Beneath this task are records; print exactly the stretch of them from the line with "left wrist: (105, 199, 9)" through the line with "right ankle: (216, 286, -24)", both ends included.
##############################
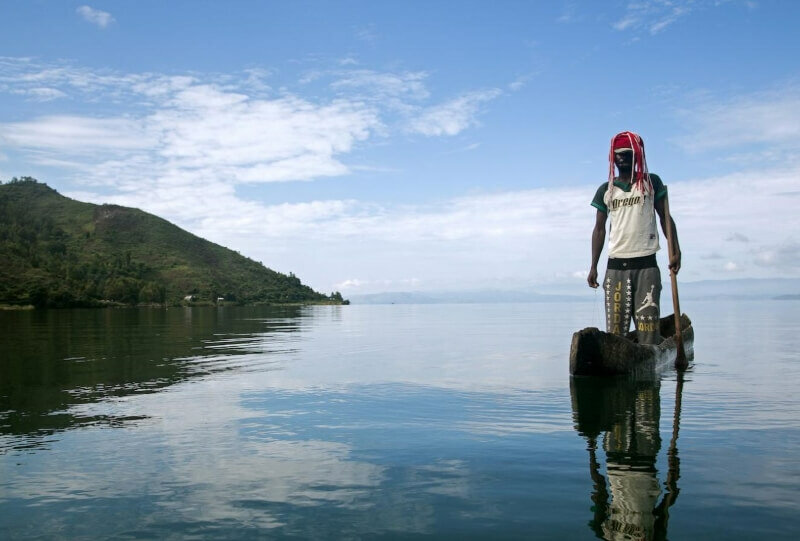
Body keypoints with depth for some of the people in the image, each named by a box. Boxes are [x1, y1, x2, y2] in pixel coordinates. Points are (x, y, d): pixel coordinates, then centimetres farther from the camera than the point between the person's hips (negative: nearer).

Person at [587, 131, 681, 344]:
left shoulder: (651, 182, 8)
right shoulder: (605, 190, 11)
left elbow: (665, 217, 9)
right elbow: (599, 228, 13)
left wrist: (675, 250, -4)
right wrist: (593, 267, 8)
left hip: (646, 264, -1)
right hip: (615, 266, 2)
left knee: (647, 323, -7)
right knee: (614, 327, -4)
##############################
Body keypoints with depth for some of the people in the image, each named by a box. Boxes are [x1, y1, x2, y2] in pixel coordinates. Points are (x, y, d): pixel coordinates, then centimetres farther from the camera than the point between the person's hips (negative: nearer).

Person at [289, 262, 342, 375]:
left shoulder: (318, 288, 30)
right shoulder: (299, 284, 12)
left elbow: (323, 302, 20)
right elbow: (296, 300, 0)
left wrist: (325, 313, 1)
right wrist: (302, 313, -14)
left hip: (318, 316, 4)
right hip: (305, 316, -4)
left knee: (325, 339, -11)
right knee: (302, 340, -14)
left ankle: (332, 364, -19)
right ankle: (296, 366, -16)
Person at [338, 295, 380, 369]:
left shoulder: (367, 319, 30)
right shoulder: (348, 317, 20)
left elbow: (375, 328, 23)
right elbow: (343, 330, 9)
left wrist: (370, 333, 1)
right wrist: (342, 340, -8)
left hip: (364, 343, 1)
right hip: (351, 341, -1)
##############################
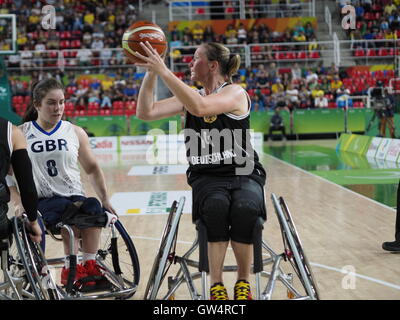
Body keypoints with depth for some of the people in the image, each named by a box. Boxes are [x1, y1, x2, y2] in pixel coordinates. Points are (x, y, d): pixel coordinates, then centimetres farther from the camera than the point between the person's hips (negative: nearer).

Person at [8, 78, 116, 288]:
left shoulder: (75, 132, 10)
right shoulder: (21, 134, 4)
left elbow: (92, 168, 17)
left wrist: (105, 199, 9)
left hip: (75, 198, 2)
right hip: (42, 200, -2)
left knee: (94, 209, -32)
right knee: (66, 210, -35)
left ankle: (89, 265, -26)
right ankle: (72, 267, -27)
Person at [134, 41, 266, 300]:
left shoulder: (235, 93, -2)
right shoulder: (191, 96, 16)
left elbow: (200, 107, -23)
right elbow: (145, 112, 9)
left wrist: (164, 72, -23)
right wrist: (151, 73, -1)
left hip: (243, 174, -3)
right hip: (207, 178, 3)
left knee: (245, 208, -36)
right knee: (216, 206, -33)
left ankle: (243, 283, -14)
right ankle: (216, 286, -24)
##############################
(Answer)
left wrist: (105, 199, 9)
left hip: (75, 198, 2)
right hip: (42, 200, -2)
left knee: (94, 209, -32)
right knee: (66, 210, -35)
left ankle: (89, 265, -26)
right ankle: (72, 267, -27)
Person at [134, 41, 266, 300]:
left shoulder: (235, 93, -2)
right shoulder: (191, 96, 16)
left elbow: (200, 107, -23)
right elbow: (145, 112, 9)
left wrist: (164, 72, -23)
right wrist: (151, 73, -1)
left hip: (243, 174, -3)
right hip: (207, 178, 3)
left knee: (245, 208, -36)
right knee: (216, 206, -33)
left ankle: (243, 283, -14)
right ankle: (216, 286, -24)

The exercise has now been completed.